The Blu-ray of the first movie includes several making-of features and a rollicking commentary track with Avildsen, scriptwriter Robert Mark Kamen, Macchio and Morita that is carried over from the 2004 DVD release. While nothing is new in this release save for the 1080-pixel resolution and "Blu-pop" (a Blu-ray feature where trivia and interviews pop up during the movie), the 2004 supplemental material is preferable to anything newer due to the inclusion of Morita, who passed away in 2005. The "Part II" disc only includes Blu-pop and a six-minute making-of featurette titled "The Sequel." Not included in this set are "The Karate Kid, Part III" (1989) where Sensei Kove returns to bring Daniel to the dark side, or "The Next Karate Kid" (1994), where Macchio is replaced by future "Million Dollar Baby" Hilary Swank.
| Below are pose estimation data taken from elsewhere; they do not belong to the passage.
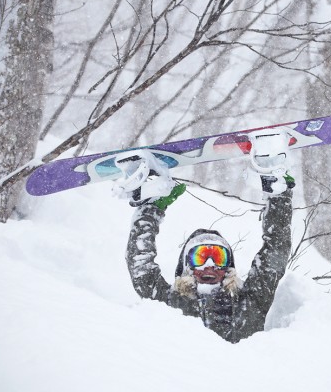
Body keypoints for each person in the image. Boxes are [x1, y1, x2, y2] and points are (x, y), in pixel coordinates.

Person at [118, 131, 295, 343]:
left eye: (217, 256)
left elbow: (276, 251)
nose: (209, 265)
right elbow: (141, 268)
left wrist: (278, 194)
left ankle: (270, 166)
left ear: (227, 266)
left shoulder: (250, 301)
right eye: (201, 256)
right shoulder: (170, 304)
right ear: (188, 265)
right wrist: (150, 209)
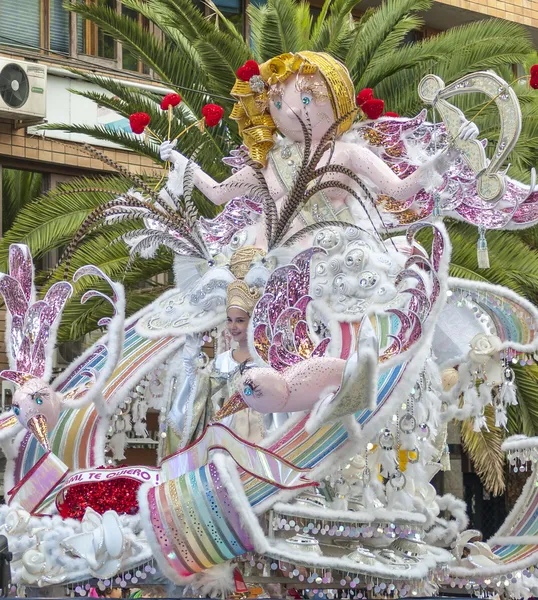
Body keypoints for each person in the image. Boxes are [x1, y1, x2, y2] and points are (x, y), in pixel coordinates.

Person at [160, 51, 478, 241]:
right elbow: (218, 193)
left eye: (307, 99)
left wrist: (441, 161)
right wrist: (177, 159)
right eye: (280, 102)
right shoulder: (272, 160)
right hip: (266, 264)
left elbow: (399, 189)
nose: (295, 109)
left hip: (338, 260)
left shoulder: (349, 153)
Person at [167, 246, 277, 448]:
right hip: (225, 441)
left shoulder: (269, 361)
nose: (233, 327)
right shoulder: (222, 361)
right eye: (230, 320)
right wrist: (189, 362)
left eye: (240, 321)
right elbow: (198, 393)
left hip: (264, 444)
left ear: (253, 321)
The new, Jackie Chan-enhanced "Karate Kid" did tremendous box office on opening weekend, but only time will tell if it's time capsule-worthy or even an enjoyable piece of future retro-kitsch. But by leaving the dusty San Fernando Valley 'burbs of Reseda and Encino behind for China itself, the new movie shows that multiculturalism is now more a part of American society than in the time of Daniel-san and Mr. Miyagi, let alone Joe. Where Daniel-san gets sand kicked in his face on L.A. beaches, Jaden Smith's character has to come of age against a backdrop supplied by the Great Wall and Forbidden City during a time when America's wars on the Asian continent (as well as her summer blockbusters) are funded by loans from the Middle Kingdom. However, while multiculturalism is more ingrained in us, American wrong-headedness still creeps in. Calling this new movie "The Karate Kid" (after a Japanese fighting style) instead of the more accurate "Kung Fu Kid" is the kind of blunder I'd expect from producers looking to re-launch Long Duk Dong, not Mr. Miyagi.